Bir kez daha yazıyorum: İnsanlar tarafından evcilleştirilip sömürülen, üretilip satılan ve üzerlerinden ticaret yapılan köpeklerin sayısı, belediyelerin 2004’te yürürlüğe giren 5199 sayılı Hayvanları Koruma Kanunu’ndan kaynaklanan yükümlülüklerini 18 yıl boyunca yerine getirmemesi, kısırlaştırma için ayrılan ödeneği başka alanlarda kullanması, kendi sınırları içerisindeki hayvanları gece yarısı araçlara doldurup başka belediyelerin sınırlarına atması yüzünden çoğaldı!
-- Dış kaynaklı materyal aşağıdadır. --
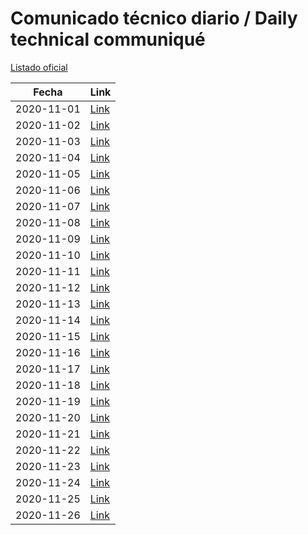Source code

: # Comunicado técnico diario / Daily technical communiqué

[Listado oficial](https://www.gob.mx/salud/documentos/coronavirus-covid-19-comunicados-tecnicos-diarios-noviembre-2020)

| Fecha               | Link        |
| ------------------- | ----------  |
| 2020-11-01 | [Link](https://www.gob.mx/salud/prensa/nuevo-coronavirus-en-el-mundo-covid-19-comunicado-tecnico-diario-256288) |
| 2020-11-02 | [Link](https://www.gob.mx/salud/prensa/nuevo-coronavirus-en-el-mundo-covid-19-comunicado-tecnico-diario-256307) |
| 2020-11-03 | [Link](https://www.gob.mx/salud/prensa/nuevo-coronavirus-en-el-mundo-covid-19-comunicado-tecnico-diario-256308) |
| 2020-11-04 | [Link](https://www.gob.mx/salud/prensa/nuevo-coronavirus-en-el-mundo-covid-19-comunicado-tecnico-diario-256309) |
| 2020-11-05 | [Link](https://www.gob.mx/salud/prensa/nuevo-coronavirus-en-el-mundo-covid-19-comunicado-tecnico-diario-256310) |
| 2020-11-06 | [Link](https://www.gob.mx/salud/prensa/nuevo-coronavirus-en-el-mundo-covid-19-comunicado-tecnico-diario-256311) |
| 2020-11-07 | [Link](https://www.gob.mx/salud/prensa/nuevo-coronavirus-en-el-mundo-covid-19-comunicado-tecnico-diario-256312) |
| 2020-11-08 | [Link](https://www.gob.mx/salud/prensa/nuevo-coronavirus-en-el-mundo-covid-19-comunicado-tecnico-diario-256313) |
| 2020-11-09 | [Link](https://www.gob.mx/salud/prensa/nuevo-coronavirus-en-el-mundo-covid-19-comunicado-tecnico-diario-256855) |
| 2020-11-10 | [Link](https://www.gob.mx/salud/prensa/nuevo-coronavirus-en-el-mundo-covid-19-comunicado-tecnico-diario-256912) |
| 2020-11-11 | [Link](https://www.gob.mx/salud/prensa/nuevo-coronavirus-en-el-mundo-covid-19-comunicado-tecnico-diario-256913) |
| 2020-11-12 | [Link](https://www.gob.mx/salud/prensa/nuevo-coronavirus-en-el-mundo-covid-19-comunicado-tecnico-diario-256915) |
| 2020-11-13 | [Link](https://www.gob.mx/salud/prensa/nuevo-coronavirus-en-el-mundo-covid-19-comunicado-tecnico-diario-256916) |
| 2020-11-14 | [Link](https://www.gob.mx/salud/prensa/nuevo-coronavirus-en-el-mundo-covid-19-comunicado-tecnico-diario-256917) |
| 2020-11-15 | [Link](https://www.gob.mx/salud/prensa/nuevo-coronavirus-en-el-mundo-covid-19-comunicado-tecnico-diario-257132) |
| 2020-11-16 | [Link](https://www.gob.mx/salud/prensa/nuevo-coronavirus-en-el-mundo-covid-19-comunicado-tecnico-diario-257225) |
| 2020-11-17 | [Link](https://www.gob.mx/salud/prensa/nuevo-coronavirus-en-el-mundo-covid-19-comunicado-tecnico-diario-257227) |
| 2020-11-18 | [Link](https://www.gob.mx/salud/prensa/nuevo-coronavirus-en-el-mundo-covid-19-comunicado-tecnico-diario-257230) |
| 2020-11-19 | [Link](https://www.gob.mx/salud/prensa/nuevo-coronavirus-en-el-mundo-covid-19-comunicado-tecnico-diario-257228) |
| 2020-11-20 | [Link](https://www.gob.mx/salud/prensa/nuevo-coronavirus-en-el-mundo-covid-19-comunicado-tecnico-diario-257229) |
| 2020-11-21 | [Link](https://www.gob.mx/salud/prensa/nuevo-coronavirus-en-el-mundo-covid-19-comunicado-tecnico-diario-257232) |
| 2020-11-22 | [Link](https://www.gob.mx/salud/prensa/nuevo-coronavirus-en-el-mundo-covid-19-comunicado-tecnico-diario-257233) |
| 2020-11-23 | [Link](https://www.gob.mx/salud/prensa/nuevo-coronavirus-en-el-mundo-covid-19-comunicado-tecnico-diario-238449) |
| 2020-11-24 | [Link](https://www.gob.mx/salud/prensa/nuevo-coronavirus-en-el-mundo-covid-19-comunicado-tecnico-diario-257923) |
| 2020-11-25 | [Link](https://www.gob.mx/salud/prensa/nuevo-coronavirus-en-el-mundo-covid-19-comunicado-tecnico-diario-257737) |
| 2020-11-26 | [Link](https://www.gob.mx/salud/prensa/nuevo-coronavirus-en-el-mundo-covid-19-comunicado-tecnico-diario-257738) |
Gönüllüler, yıllardır aç, susuz ve bakımsız bırakılan sokak canlarına yıllardır kendi olanaklarıyla yardımcı olmaya çalışıyor ama devlet kurumları sorumluluklarını yerine getirmediği için şimdi bunun bedeli hayvanlara canları alınarak ödetilmeye çalışılıyor.
Bu adaletsizliktir, zulümdür, vahşettir, şiddettir! Yaşam hakkı savunucuları, bu katliama TBMM’de geçit veren milletvekillerini asla affetmez, hiçbir şekilde, susmaz, sinmez!
DİDİM’DEN HABERLER VAR
31 Mart yerel seçimlerinden sonra merakla beklediğimiz bir haber, Türkiye’nin ilk vegan festivali Didim Vegfest’in geleceğiydi. Bu konuda Didim Belediyesi resmi bir açıklama yapmadığı için yeni seçilen belediye başkanı Hatice Gençay ile konuştum.
Görevi 5 Nisan’da devraldığını ve ondan önceki dönemde bu yılki festival için seçim nedeniyle herhangi bir çalışma yürütülmediğini, böyle büyük bir etkinlik için aylar önceden hazırlık yapmak gerektiğinden nisan ya da mayıs ayındaki bir festivalin yetiştirilmesine olanak olmadığını ancak seneye genişletilerek yapılacağını söyledi.
Bu iyi haber. Çünkü ilk yıldan beri hem konuşmacı olarak katıldığım hem de hazırlık çalışmalarına katkıda bulunduğum, kamusal alanda belirgin bir farkındalık yaratan ve yöre halkına destek olan önemli bir etkinlik bu.
***
Ancak veganları üzecek bir haber de var. Geçen yıl sahilde açılan vegan büfenin artık aktif olmayacağını söyledi başkan Gençay. O büfenin işletilmesinin belediyeye ek maliyet getirdiğini, onun yerine belediyeye ait tesislere vegan menü eklendiğini anlattı.
Bana göre, sahilde adı vegan büfe olan bir yerin bulunması, 2017’de imzalanan protokole göre “Türkiye’nin İlk Vegan Dostu Kenti” unvanını kazanan Didim’e ayrı bir özellik katıyor ve prestij sağlıyordu. Bu konunun bir kez daha değerlendirilmesi umuduyla, çok ses getiren ve ilgi gören Vegfest’in gelecek yılki etkinliğini sabırsızlıkla bekleyeceğiz.